Task goal> Copy the lines from the one containing "Автоматизирана" through the one containing "deixar a pele oleosa.", swapping "Benefícios" for "Vantagens" and keeping everything else the same.

┌─ Dataset records

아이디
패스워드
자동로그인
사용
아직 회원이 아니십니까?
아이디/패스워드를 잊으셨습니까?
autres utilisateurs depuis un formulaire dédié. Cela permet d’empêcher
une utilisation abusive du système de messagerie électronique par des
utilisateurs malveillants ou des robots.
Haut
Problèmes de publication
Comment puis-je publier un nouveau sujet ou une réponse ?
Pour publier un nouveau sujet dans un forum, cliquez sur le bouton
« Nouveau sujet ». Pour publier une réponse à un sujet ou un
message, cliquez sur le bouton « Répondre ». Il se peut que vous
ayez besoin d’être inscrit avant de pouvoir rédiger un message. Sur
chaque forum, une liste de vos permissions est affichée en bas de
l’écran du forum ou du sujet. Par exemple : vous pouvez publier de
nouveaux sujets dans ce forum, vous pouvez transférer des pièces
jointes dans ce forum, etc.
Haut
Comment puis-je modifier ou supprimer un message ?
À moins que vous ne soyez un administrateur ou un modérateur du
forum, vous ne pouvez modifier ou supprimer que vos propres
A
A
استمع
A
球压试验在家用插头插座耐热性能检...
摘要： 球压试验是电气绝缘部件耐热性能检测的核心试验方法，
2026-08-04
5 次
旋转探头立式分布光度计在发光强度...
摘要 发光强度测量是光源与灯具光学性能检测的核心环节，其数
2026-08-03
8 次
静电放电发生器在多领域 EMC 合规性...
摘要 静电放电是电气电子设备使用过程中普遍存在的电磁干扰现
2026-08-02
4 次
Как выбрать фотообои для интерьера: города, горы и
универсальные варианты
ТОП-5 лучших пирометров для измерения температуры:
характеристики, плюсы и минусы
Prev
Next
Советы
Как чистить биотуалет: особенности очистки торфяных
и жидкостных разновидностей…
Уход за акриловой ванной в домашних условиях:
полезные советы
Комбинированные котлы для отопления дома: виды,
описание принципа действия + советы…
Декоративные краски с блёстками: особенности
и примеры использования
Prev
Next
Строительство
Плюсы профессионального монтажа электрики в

└─
┌─ Dataset records

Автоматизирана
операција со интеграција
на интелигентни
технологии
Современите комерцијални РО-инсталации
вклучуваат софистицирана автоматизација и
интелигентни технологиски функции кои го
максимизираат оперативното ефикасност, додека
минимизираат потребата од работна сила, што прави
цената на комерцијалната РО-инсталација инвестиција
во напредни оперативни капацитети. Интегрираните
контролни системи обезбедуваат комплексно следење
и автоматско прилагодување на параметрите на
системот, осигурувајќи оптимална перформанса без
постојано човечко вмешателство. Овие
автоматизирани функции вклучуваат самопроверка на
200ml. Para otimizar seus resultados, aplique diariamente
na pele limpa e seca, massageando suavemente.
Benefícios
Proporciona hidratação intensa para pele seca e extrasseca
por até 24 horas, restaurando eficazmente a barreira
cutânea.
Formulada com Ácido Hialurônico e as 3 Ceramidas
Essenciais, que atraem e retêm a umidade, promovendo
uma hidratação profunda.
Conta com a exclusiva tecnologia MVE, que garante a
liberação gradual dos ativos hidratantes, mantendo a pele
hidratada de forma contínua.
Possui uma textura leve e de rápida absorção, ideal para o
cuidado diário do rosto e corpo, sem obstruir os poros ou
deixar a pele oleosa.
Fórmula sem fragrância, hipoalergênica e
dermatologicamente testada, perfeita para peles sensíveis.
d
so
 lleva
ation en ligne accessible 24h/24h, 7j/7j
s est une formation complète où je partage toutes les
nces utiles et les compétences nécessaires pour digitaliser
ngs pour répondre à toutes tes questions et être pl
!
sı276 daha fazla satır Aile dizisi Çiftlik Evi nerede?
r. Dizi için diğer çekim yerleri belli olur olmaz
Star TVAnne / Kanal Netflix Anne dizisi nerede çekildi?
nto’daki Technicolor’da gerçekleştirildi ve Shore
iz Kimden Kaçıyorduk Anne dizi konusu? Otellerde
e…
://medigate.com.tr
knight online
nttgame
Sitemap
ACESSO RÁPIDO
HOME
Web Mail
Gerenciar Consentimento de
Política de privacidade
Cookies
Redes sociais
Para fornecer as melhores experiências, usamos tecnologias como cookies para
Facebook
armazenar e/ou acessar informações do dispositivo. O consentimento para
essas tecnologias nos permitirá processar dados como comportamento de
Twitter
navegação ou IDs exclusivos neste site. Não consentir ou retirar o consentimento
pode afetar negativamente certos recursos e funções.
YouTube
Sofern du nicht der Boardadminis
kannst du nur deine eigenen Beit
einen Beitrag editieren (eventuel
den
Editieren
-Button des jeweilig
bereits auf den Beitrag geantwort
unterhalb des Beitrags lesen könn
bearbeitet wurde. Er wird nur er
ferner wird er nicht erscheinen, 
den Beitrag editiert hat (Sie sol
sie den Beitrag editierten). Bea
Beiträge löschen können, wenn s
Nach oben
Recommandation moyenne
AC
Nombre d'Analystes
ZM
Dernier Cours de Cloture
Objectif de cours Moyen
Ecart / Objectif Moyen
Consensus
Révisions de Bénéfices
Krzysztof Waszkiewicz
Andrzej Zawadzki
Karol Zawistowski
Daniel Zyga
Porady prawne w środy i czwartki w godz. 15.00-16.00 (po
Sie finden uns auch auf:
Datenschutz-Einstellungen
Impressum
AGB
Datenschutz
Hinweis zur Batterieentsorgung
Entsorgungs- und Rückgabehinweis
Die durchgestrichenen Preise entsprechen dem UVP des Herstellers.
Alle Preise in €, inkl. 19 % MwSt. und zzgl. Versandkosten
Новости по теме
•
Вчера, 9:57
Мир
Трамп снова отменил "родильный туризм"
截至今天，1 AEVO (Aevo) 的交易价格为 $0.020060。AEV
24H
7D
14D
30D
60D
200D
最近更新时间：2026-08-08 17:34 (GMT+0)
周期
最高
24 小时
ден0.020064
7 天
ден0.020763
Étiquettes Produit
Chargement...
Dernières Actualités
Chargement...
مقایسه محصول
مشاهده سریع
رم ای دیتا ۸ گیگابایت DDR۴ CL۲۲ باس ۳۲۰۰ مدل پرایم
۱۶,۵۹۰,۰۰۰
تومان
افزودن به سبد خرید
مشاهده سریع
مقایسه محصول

└─

Solution>
Автоматизирана
операција со интеграција
на интелигентни
технологии
Современите комерцијални РО-инсталации
вклучуваат софистицирана автоматизација и
интелигентни технологиски функции кои го
максимизираат оперативното ефикасност, додека
минимизираат потребата од работна сила, што прави
цената на комерцијалната РО-инсталација инвестиција
во напредни оперативни капацитети. Интегрираните
контролни системи обезбедуваат комплексно следење
и автоматско прилагодување на параметрите на
системот, осигурувајќи оптимална перформанса без
постојано човечко вмешателство. Овие
автоматизирани функции вклучуваат самопроверка на
200ml. Para otimizar seus resultados, aplique diariamente
na pele limpa e seca, massageando suavemente.
Vantagens
Proporciona hidratação intensa para pele seca e extrasseca
por até 24 horas, restaurando eficazmente a barreira
cutânea.
Formulada com Ácido Hialurônico e as 3 Ceramidas
Essenciais, que atraem e retêm a umidade, promovendo
uma hidratação profunda.
Conta com a exclusiva tecnologia MVE, que garante a
liberação gradual dos ativos hidratantes, mantendo a pele
hidratada de forma contínua.
Possui uma textura leve e de rápida absorção, ideal para o
cuidado diário do rosto e corpo, sem obstruir os poros ou
deixar a pele oleosa.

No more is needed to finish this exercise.